Well-written and insightful, Eifelheim is one of the most sympathetic fictional depictions of medieval Christianity I have had the pleasure to read, approaching A Canticle for Leibowitz in its sophistication. This novel is a must for Christian fans of sf and anyone interested in the medieval era.
(Eifelheim is an extended version of Flynn’s 1986 novella of the same title, which was nominated for a Hugo Award.)
4.5 out of 5
What if the first contact between humanity and an intelligent alien species occurred in the Year of Our Lord 1348?
Some sf authors would have taken this concept and written a cautionary tale in which benighted priests declare the aliens to be demons and whip mobs of superstitious peasants into a killing frenzy. After all, was that not the Age of Faith, an era of theocracy, ignorance, and fear?
What Flynn has done instead is marvelously refreshing. Eifelheim is a carefully researched depiction of Rhineland in the 14th century, showing both the bright and dark aspects of medieval civilization and the small renaissance that was underway before the Black Plague. He illuminates some of the roots of the Scientific Revolution among natural philosophers like William of Ockham, Jean Buridan, and Nicholas Oresme.
Thus when grasshopper-like aliens, the Krenken, crash near the small Black Forest village of Oberhochwald, it is in fact their good fortune to encounter the local priest. Father Dietrich is a thoughtful and discerning man, who studied under Buridan at the University of Paris, and is adept at inquiring into the natural causes of things. His somewhat cool rationality is combined with deep Christian faith, which motivates him to display charity and hospitality to the stranded travelers.
Flynn does a wonderful job of depicting people who live in an Aristotelian universe attempting to communicate with beings that possess a post-Einsteinian science. The Krenken, in turn, are baffled but fascinated by human imagination and Christian ethical concepts. The complex religious, social and political arrangements of the era are brought to vivid life, such as the conflicts between the Great Houses, or between the radical “Spiritual Franciscans” and their enemies. But this is not simply a novel of ideas: the characterization is finely done, and one comes to sympathize deeply with the people of Oberhochwald, and even some of the Krenken. These are complex people with both virtues and foibles, and Flynn neatly sidesteps the stereotypes you might expect. Father Dietrich can seem almost too good to be true at times, but readers also come to know his faults and past sins.
While most of the novel is set in the 14th century, there is an interesting parallel tale about two scientists in the 21st century who stumble across the mystery of Oberhochwald. The town later became known as Eifelheim and was abandoned by human beings. Some interesting (but highly speculative) science is tossed around, while the social and emotional worlds of post-modern academics are portrayed with a certain amount of humour.
Stories involving the Black Plague rarely end happily, though there are more survivors in Eifelheim than there are in Connie Willis’ Doomsday Book. Still, as in Willis’ novel, what matters most is not death itself, but how that death is met. Dietrich and others display faith, hope and love in the face of a great tragedy.
Well-written and insightful, Eifelheim is one of the most sympathetic fictional depictions of medieval Christianity I have had the pleasure to read, approaching A Canticle for Leibowitz in its sophistication. This novel is a must for Christian fans of sf and anyone interested in the medieval era.
(Eifelheim is an extended version of Flynn’s 1986 novella of the same title, which was nominated for a Hugo Award.)

__Dataset entries__.
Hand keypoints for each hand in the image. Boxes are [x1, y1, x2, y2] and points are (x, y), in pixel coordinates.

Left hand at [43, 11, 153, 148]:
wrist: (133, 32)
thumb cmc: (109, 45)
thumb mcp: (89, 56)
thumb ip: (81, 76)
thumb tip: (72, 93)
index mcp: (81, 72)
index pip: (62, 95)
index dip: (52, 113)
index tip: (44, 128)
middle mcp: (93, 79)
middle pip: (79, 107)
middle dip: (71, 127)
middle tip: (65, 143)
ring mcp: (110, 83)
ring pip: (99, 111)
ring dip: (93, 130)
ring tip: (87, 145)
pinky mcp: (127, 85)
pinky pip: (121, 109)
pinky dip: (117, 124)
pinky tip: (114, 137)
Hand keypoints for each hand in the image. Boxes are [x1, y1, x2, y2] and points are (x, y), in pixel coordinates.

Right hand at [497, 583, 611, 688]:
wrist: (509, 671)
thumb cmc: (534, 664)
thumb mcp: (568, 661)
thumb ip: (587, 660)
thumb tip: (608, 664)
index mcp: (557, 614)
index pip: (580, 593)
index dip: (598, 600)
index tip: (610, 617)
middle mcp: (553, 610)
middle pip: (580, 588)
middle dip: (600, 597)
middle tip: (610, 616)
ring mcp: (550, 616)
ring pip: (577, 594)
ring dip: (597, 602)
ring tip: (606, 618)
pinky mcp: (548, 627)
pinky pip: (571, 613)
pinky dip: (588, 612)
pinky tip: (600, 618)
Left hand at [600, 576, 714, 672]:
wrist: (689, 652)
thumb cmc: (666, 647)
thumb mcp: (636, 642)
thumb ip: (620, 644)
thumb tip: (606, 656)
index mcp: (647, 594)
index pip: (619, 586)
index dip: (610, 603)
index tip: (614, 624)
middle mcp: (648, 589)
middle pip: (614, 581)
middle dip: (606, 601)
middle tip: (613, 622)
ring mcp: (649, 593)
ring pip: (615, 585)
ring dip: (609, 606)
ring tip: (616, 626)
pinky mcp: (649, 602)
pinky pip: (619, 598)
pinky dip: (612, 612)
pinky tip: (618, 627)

__WHAT THE EXERCISE ASKS__.
Answer these questions using the review of Eifelheim above:
1. In what year does the first contact between humanity and the aliens take place?
2. Under whom did Father Dietrich study at the University of Paris?
3. By what name did the village of Oberhochwald later become known?

__REPLY TO THE EXERCISE__.
1. 1348
2. Jean Buridan
3. Eifelheim